From “How Will the Olympics Affect Growth Numbers?” by Wang Tao, UBS chief China economist, August 15:
Developers still had some liquidity cushion from previous profits and locked-in sales, or from fund raising in the capital markets or other channels outside of the banking system … however, that cushion may be thinning … July real estate investment growth [dropped] sharply to 13% year-on-year. As land sales and new construction areas started to slow, and as liquidity gets really tight in the coming months, we would expect real estate investments [is] to show a significant slowdown … The size of Olympics-related investments are relatively small compared to the overall size of the economy and to overall investments … we do not believe that China’s growth will significantly alter course because of the Olympics. We do think that following the peak construction activities in the last few quarters, the slowdown in a few cities may be reflected in the national data for a few months.
From “What Can China Gain From the Olympics?” by Sherman Chan, Moody’s Economy.com economist, August 12:
Playing host to the Olympics will neither boost nor curb China’s growth this year. There will be a surge in retail trade during the third quarter, but much of this positive contribution to growth could be offset by the loss incurred in the industrial sector, as factories around Beijing were forcibly shut down in an attempt to control pollution … There are also doubts as to whether China has maximized its gains from tourism, because the authorities imposed visa restrictions earlier this year … Nevertheless, the country should benefit in the long run.
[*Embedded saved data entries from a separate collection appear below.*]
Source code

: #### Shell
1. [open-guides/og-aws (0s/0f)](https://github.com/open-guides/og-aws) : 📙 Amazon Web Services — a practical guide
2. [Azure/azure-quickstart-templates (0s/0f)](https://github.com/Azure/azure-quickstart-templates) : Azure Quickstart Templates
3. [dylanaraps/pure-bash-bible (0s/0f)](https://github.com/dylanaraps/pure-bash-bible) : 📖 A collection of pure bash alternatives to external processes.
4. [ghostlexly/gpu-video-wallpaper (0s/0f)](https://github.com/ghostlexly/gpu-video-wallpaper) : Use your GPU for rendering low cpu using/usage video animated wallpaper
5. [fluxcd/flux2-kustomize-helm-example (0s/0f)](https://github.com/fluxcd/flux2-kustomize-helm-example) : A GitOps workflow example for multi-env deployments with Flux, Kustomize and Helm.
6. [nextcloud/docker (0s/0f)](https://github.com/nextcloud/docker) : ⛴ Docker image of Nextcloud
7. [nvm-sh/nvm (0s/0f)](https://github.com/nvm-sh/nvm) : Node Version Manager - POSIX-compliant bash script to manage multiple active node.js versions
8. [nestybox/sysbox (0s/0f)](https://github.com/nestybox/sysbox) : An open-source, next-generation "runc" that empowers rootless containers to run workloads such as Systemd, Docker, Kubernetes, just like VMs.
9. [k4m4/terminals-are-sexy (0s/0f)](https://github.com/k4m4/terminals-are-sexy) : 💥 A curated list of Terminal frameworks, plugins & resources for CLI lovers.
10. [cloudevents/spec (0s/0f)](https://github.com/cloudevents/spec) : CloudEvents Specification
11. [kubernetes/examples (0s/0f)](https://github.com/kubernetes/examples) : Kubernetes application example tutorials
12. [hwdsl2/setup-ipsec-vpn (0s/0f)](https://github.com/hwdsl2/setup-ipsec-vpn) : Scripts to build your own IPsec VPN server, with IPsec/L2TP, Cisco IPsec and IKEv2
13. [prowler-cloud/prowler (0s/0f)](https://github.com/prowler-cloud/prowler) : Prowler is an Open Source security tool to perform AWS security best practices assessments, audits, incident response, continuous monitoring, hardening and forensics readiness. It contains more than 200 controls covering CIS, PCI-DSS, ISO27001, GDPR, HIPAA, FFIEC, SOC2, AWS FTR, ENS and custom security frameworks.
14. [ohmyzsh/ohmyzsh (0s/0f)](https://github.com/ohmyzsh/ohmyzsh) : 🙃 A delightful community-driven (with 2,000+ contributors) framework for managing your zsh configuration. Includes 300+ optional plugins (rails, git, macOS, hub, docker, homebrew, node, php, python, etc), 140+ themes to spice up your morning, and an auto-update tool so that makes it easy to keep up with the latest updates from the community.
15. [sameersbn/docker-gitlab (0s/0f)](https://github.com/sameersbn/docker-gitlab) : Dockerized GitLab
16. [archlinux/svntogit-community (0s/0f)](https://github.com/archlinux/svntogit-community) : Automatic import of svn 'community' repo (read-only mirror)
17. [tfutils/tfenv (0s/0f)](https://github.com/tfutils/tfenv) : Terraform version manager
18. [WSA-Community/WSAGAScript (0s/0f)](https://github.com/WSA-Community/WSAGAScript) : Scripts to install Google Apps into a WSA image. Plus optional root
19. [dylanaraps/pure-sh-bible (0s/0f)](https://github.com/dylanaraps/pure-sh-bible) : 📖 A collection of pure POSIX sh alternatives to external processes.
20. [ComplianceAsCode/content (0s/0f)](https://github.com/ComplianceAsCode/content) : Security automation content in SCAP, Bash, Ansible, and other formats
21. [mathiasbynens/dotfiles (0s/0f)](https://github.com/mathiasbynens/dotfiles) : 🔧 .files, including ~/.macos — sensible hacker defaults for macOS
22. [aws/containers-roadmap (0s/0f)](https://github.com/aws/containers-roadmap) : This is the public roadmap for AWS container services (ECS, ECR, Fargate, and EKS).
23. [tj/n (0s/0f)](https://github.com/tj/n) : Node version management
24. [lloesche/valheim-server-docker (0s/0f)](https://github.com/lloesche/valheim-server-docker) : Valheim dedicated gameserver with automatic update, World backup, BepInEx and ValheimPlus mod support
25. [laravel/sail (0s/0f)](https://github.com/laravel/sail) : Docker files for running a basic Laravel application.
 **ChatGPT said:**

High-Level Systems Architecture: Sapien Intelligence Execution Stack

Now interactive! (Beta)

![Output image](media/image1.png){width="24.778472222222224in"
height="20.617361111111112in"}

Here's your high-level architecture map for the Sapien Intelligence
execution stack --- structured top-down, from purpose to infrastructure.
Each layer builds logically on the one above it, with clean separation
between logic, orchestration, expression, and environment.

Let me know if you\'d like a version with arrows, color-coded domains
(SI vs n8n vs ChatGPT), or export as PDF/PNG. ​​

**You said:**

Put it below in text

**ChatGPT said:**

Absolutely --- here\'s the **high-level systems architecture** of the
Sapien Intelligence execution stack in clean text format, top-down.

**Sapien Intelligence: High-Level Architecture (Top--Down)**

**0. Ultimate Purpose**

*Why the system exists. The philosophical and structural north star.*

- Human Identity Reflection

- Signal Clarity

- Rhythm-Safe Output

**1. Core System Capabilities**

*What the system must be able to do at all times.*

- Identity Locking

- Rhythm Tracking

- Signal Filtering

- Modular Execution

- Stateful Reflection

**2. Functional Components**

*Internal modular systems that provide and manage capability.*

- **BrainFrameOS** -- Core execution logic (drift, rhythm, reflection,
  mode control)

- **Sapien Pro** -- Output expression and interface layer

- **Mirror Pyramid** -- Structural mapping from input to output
Its global profile has been raised … [and] the enormous spending on infrastructure, estimated to be over 60% of the total Olympics bill, will improve the country’s long-term competitiveness.
From “China: July retail sales growth accelerated to 23.3% year-on-year” by Wang Qian, JPMorgan economist, August 13:
The wealth effect is probably less significant in China than in other economies given the small relative size of the equity market … Other than autos, a range of consumer discretionary and durable goods have registered accelerating growth recently: sales growth of jewelry (up 43.6% year-on-year in July) and cosmetics (up 31.8%) have resumed their solid upward trend … Growth in communication appliance and household electronics sales also accelerated in July … Sales of selected consumer stable goods picked up, likely reflecting the strengthening consumption of lower income/wealth groups … More broad-based strength in these categories suggests that [rising] domestic consumption has continued to be bolstered by solid income growth and the government’s strategic policy support.